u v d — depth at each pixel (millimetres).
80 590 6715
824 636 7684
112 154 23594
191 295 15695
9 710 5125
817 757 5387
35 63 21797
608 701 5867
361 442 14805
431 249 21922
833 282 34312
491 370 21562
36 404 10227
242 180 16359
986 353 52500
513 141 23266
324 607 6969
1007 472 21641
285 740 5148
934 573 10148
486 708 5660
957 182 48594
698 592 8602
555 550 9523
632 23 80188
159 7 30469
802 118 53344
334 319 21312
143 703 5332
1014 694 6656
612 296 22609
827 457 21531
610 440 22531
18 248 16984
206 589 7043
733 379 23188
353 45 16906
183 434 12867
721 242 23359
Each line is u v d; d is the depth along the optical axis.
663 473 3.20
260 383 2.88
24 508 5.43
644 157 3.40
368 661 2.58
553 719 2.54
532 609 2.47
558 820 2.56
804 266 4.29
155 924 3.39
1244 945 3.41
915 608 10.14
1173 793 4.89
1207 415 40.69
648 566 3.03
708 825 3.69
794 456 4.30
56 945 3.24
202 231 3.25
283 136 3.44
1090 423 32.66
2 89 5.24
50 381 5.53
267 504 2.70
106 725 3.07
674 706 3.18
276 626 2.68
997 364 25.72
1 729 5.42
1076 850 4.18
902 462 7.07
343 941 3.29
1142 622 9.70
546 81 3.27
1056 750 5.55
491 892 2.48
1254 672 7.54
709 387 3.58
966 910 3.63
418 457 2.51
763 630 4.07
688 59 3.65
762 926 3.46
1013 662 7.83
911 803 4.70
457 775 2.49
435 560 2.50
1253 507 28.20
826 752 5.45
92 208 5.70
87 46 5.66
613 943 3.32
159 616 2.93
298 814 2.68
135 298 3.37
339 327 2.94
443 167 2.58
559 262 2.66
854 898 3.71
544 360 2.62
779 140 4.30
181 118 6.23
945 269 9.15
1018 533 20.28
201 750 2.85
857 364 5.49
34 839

+++

### WHAT THIS TASK INVOLVES
Return, exactly and without additions, the lines that run from the one containing "143 703 5332" to the end of the material above.

### REPLY TO THE TASK
143 703 5332
1014 694 6656
612 296 22609
827 457 21531
610 440 22531
18 248 16984
206 589 7043
733 379 23188
353 45 16906
183 434 12867
721 242 23359
Each line is u v d; d is the depth along the optical axis.
663 473 3.20
260 383 2.88
24 508 5.43
644 157 3.40
368 661 2.58
553 719 2.54
532 609 2.47
558 820 2.56
804 266 4.29
155 924 3.39
1244 945 3.41
915 608 10.14
1173 793 4.89
1207 415 40.69
648 566 3.03
708 825 3.69
794 456 4.30
56 945 3.24
202 231 3.25
283 136 3.44
1090 423 32.66
2 89 5.24
50 381 5.53
267 504 2.70
106 725 3.07
674 706 3.18
276 626 2.68
997 364 25.72
1 729 5.42
1076 850 4.18
902 462 7.07
343 941 3.29
1142 622 9.70
546 81 3.27
1056 750 5.55
491 892 2.48
1254 672 7.54
709 387 3.58
966 910 3.63
418 457 2.51
763 630 4.07
688 59 3.65
762 926 3.46
1013 662 7.83
911 803 4.70
457 775 2.49
435 560 2.50
1253 507 28.20
826 752 5.45
92 208 5.70
87 46 5.66
613 943 3.32
159 616 2.93
298 814 2.68
135 298 3.37
339 327 2.94
443 167 2.58
559 262 2.66
854 898 3.71
544 360 2.62
779 140 4.30
181 118 6.23
945 269 9.15
1018 533 20.28
201 750 2.85
857 364 5.49
34 839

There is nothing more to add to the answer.